Iraq war veteran and former congressman Allen West spoke out Wednesday against an amendment that would create a new independent system of military prosecutors to handle the prosecution of many serious crimes. "I think think this is reprehensible. I think it's a slap in the face to those who have served in the military, those who are currently serving," West told THE WEEKLY STANDARD.
"You're really talking about stripping the command authority of men and women that we have put on the front lines and entrusted to support and defend this great constitution and this great country," West said. "You are basically saying that we don't think you're capable of doing it. And I think to bring in some type of external...legal entity--that breaks down the good order and discipline of the United States military."
The amendment, sponsored by Senator Kirsten Gillibrand of New York, was voted down in committee earlier this year, but it gained momentum this week as conservative senators Ted Cruz of Texas and Rand Paul of Kentucky spoke out in favor of it and signed on as cosponsors. West, a Tea Party favorite and member of the House Armed Services Committee during his one term in Congress, said he hopes other conservatives don't follow their lead.
Gillibrand, Cruz, and Paul say that the military justice system discourages servicemembers from reporting sexual assaults committed by senior officers. According to one study cited by advocates of the amendment, one in four servicemembers who experienced "unwanted sexual contact indicated the offender was someone in their military chain of command."

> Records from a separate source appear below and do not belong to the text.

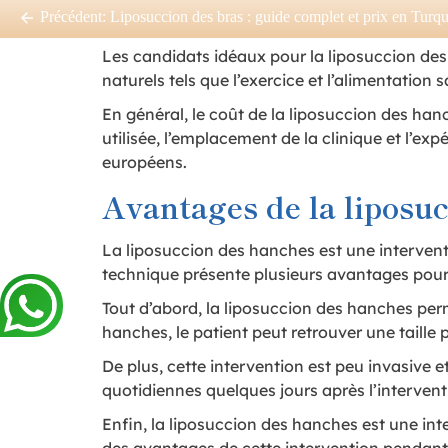
Précédent:
Liposuccion des bras : guide complet et prix en Turqu
minimiser les risques et garantir les meilleurs
Les candidats idéaux pour la liposuccion de
naturels tels que l’exercice et l’alimentatio
En général, le coût de la liposuccion des hanc
utilisée, l’emplacement de la clinique et l’e
européens.
Avantages de la liposu
La liposuccion des hanches est une interventi
technique présente plusieurs avantages pour l
Tout d’abord, la liposuccion des hanches perm
hanches, le patient peut retrouver une taille 
De plus, cette intervention est peu invasive 
quotidiennes quelques jours après l’intervent
Enfin, la liposuccion des hanches est une inte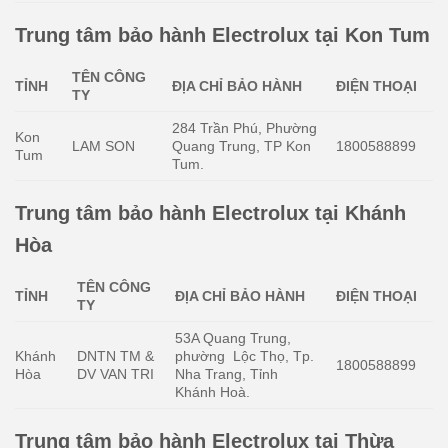
Trung tâm bảo hành Electrolux tại Kon Tum
TÊN CÔNG
TỈNH
ĐỊA CHỈ BẢO HÀNH
ĐIỆN THOẠI
TY
284 Trần Phú, Phường
Kon
LAM SON
Quang Trung, TP Kon
1800588899
Tum
Tum.
Trung tâm bảo hành Electrolux tại Khánh
Hòa
TÊN CÔNG
TỈNH
ĐỊA CHỈ BẢO HÀNH
ĐIỆN THOẠI
TY
53A Quang Trung,
Khánh
DNTN TM &
phường Lộc Thọ, Tp.
1800588899
Hòa
DV VAN TRI
Nha Trang, Tỉnh
Khánh Hoà.
Trung tâm bảo hành Electrolux tại Thừa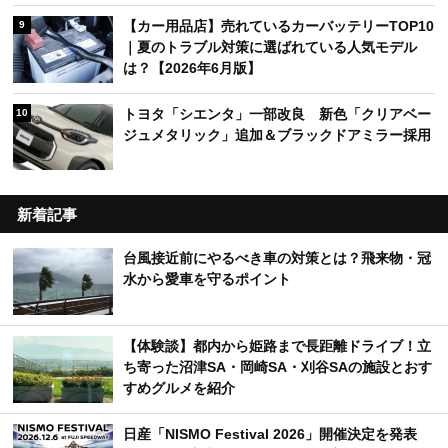
【カー用品店】売れているカーバッテリーTOP10
9
｜夏のトラブル対策に選ばれている人気モデル
は？【2026年6月版】
トヨタ「シエンタ」一部改良 新色「クリアベー
10
ジュメタリック」追加＆ブラックドアミラー採用
新着記事
台風接近前にやるべき車の対策とは？飛来物・冠
水から愛車を守るポイント
【体験談】都内から姫路まで長距離ドライブ！立
ち寄った沼津SA・岡崎SA・刈谷SAの施設とおす
すめグルメを紹介
日産「NISMO Festival 2026」開催決定を発表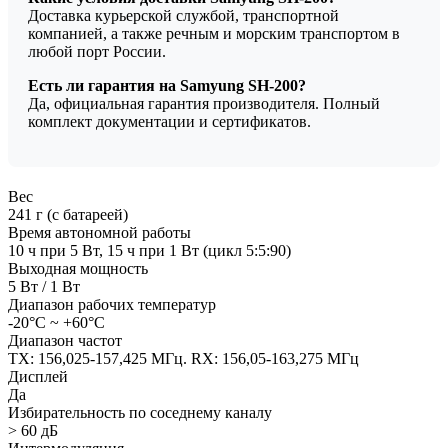
Доставка курьерской службой, транспортной
компанией, а также речным и морским транспортом в
любой порт России.
Есть ли гарантия на Samyung SH-200?
Да, официальная гарантия производителя. Полный
комплект документации и сертификатов.
Вес
241 г (с батареей)
Время автономной работы
10 ч при 5 Вт, 15 ч при 1 Вт (цикл 5:5:90)
Выходная мощность
5 Вт / 1 Вт
Диапазон рабочих температур
-20°С ~ +60°С
Диапазон частот
TX: 156,025-157,425 МГц. RX: 156,05-163,275 МГц
Дисплей
Да
Избирательность по соседнему каналу
> 60 дБ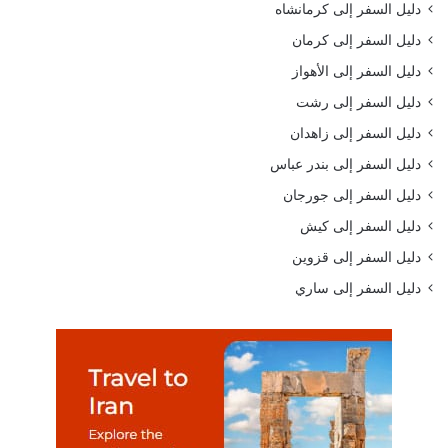
دليل السفر إلى كرمانشاه
دليل السفر إلى كرمان
دليل السفر إلى الأهواز
دليل السفر إلى رشت
دليل السفر إلى زاهدان
دليل السفر إلى بندر عباس
دليل السفر إلى جورجان
دليل السفر إلى كيش
دليل السفر إلى قزوين
دليل السفر إلى ساري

"Our goal would be to remove all decision-making out of the chain of command about whether to prosecute a case and whether to bring a case to the chain of command," Gillibrand said in an interview earlier this year.
What about potential conflicts of interests? "You have inspectors general, you have equal opportunity officers that that can be reported to," West said. "We don't need a bunch of senators trying to grandstand and get some political media points by going after an issue that can be resolved within the military."
It's possible but unlikely that Cruz and Paul can swing enough Republican support to overcome bipartisan opposition and win a floor vote. The amendment failed in committee on a 17-9 vote earlier this year. Democratic opponents included Claire McCaskill of Missouri and Carl Levin of Michigan, the committee chairman. “There’s an honest disagreement over which version is going to protect sexual assault victims better,” McCaskill told Politico. “I would never do anything that I didn’t think was going to result in more and better prosecutions.”
The measure has divided Democrats and Republicans, but military leaders have maintained united opposition. “Conveyance of a message that commanders cannot be trusted will only serve to undermine good order and discipline,” Gen. Martin Dempsey, chairman of the Joint Chiefs of Staff, wrote to the Senate Armed Services Committee earlier this year.